Hull Number: DD-802
Launch Date: 05/08/1944
Commissioned Date: 07/29/1944
Decommissioned Date: 02/01/1964
Voice Call Sign: Scrappy (60-62), Banknight, Staghound (45)
Data for USS Fletcher (DD-445) as of 1945
Length Overall: 376’ 5"
Beam: 39’ 7"
Draft: 13’ 9"
Standard Displacement: 2,050 tons
Full Load Displacement: 2,940 tons
Fuel capacity: 3,250 barrels
Five 5″/38 caliber guns
Five 40mm twin anti-aircraft mounts
Two 21″ quintuple torpedo tubes
2 General Electric Turbines: 60,000 horsepower
Highest speed on trials: 35.2 knots
Namesake: FRANCIS HOYT GREGORY
FRANCIS HOYT GREGORY
Dictionary of American Naval Fighting Ships (Published 1980)
Francis Hoyt Gregory was born in Norwalk, CT, 9 October 1789. While in the Merchant Service, he was impressed by the British in an incident typical of those which led in part to the War of 1812. After escaping, Gregory was appointed a midshipman 16 January 1809 by President Jefferson and reported to Revenge, commanded by Oliver Hazard Perry. In March 1809 he was transferred to the Gulf Squadron at New Orleans. While serving in Vesuvius and as captain of Gun Boat 162, Gregory participated in the capture of an English brig smuggling slaves into New Orleans and three Spanish pirate ships. During the War of 1812, he served on Lake Ontario under Commodore Isaac Chauncey and participated in attacks on Toronto, Kingston, and Fort George. In August 1814 Gregory was captured by the British; refused parole, he was sent to England and remained there until June 1815.

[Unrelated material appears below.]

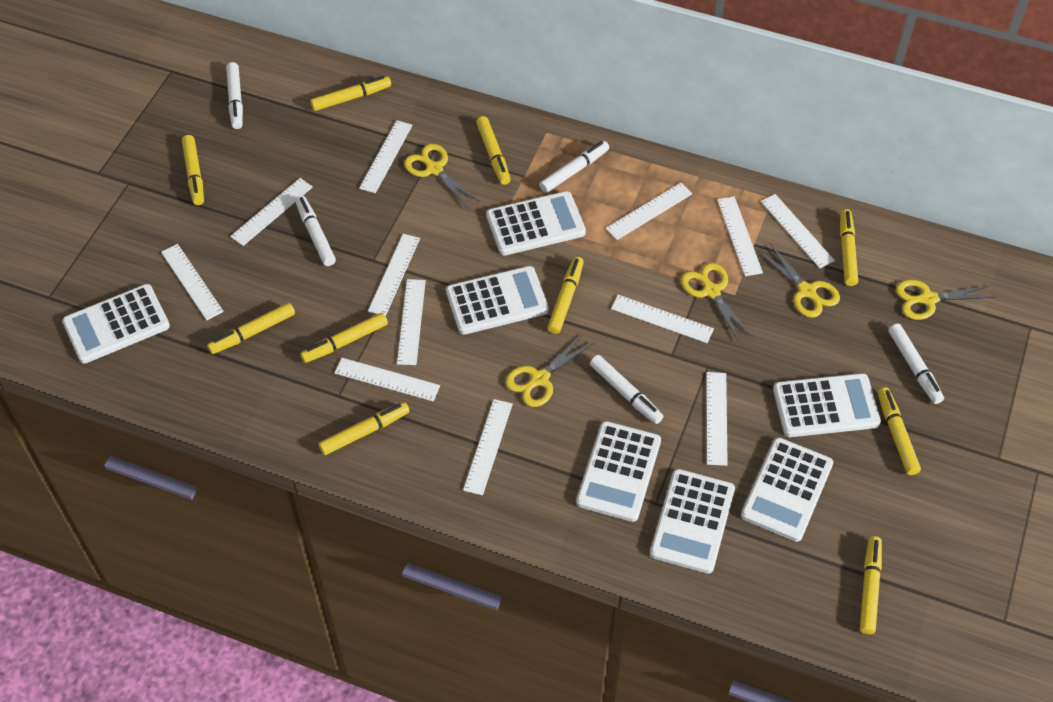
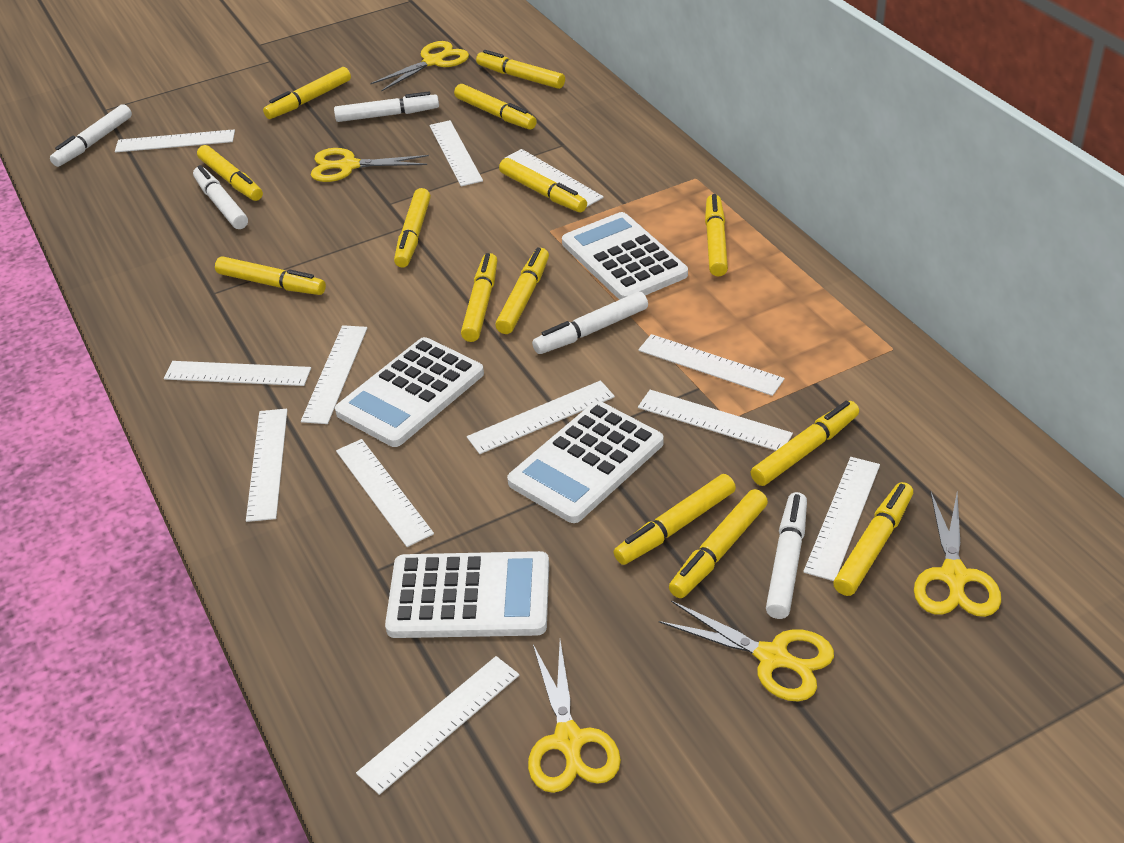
white calculator: [62,284,170,364] [446,266,549,335] [486,191,586,256] [576,421,661,522] [650,469,735,574] [741,438,833,542] [773,373,881,437] = 7 -> [335,337,484,447] [385,551,549,638] [507,401,664,523] [562,212,688,300] = 4
yellow marker: [182,135,204,205] [207,303,295,354] [300,313,388,363] [310,76,391,111] [319,402,410,455] [476,116,511,185] [547,257,584,334] [840,209,858,286] [860,536,882,634] [878,387,921,475] = 10 -> [197,145,263,201] [215,257,326,295] [263,67,351,119] [394,188,431,268] [454,84,537,130] [461,253,497,342] [476,50,565,89] [495,248,549,334] [499,158,587,212] [613,474,736,565] [669,489,768,598] [705,194,728,277] [751,401,859,486] [833,482,913,596] = 14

After he was released by the British, Gregory joined the Mediterranean Squadron and operated along the North African coast until 1821. In that year he became captain of Grampus and spent the following 2 years cruising the West Indies, to suppress piracy. While in the Indies, Gregory captured the notorious pirate brig Panchita and destroyed several other pirate ships. After fitting out the frigate Brandywine, destined to carry LaFayette back to France, in 1824, Gregory sailed a 64 gun frigate to Greece for the revolutionary government. From 1824-1828 he served at the New York Navy Yard, and in 1831 reported to the Pacific Station for a 3-year cruise in command of Falmouth. Gregory served as commander of the Station for 1 year.

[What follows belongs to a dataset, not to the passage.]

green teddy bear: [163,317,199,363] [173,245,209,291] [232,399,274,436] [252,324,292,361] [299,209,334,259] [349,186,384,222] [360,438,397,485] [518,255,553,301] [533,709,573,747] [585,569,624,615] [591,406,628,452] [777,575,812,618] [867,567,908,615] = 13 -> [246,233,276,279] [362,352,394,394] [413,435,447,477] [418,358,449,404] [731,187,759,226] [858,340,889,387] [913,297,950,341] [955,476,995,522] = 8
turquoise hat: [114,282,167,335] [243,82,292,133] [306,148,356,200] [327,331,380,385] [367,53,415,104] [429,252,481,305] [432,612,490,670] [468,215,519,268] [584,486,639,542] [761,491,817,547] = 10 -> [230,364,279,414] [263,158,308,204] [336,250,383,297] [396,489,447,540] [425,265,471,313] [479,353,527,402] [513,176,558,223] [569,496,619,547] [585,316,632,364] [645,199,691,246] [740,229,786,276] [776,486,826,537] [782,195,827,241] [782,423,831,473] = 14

From the Pacific, Gregory-appointed Captain in 1838-sailed to the Gulf of Mexico, where he commanded North Carolina and Raritan and served in the blockade of the Mexican coast during the war with that country. After the Mexican War, Gregory commanded the squadron off the African coast, with Portsmouth as his flagship, until June 1851. Returning to the States, he became Commandant of the Boston Navy Yard in May 1852 and served there through February 1856. His subsequent retirement ended a navy career which spanned nearly 50 years. When the bloody Civil War rolled across the land, Gregory returned to naval service to superintend the building and fitting out of naval vessels in private shipyards. Promoted to Rear Admiral 16 July 1862, he served throughout the 4 years of war and then retired again. Admiral Gregory died 4 October 1866 in Brooklyn, and was buried at New Haven, CT.
Moored non-operable training ship, San Diego (05/01/1966 to 1/1971). Renamed INDOCTRINATOR 05/20/1966. Designated for use as target. Towed to and moored off San Clemente Island. During a storm, the ship broke her moorings and ran aground 03/04/1971. Still argound. To be retained for research and development experiments. Now no more than hulk.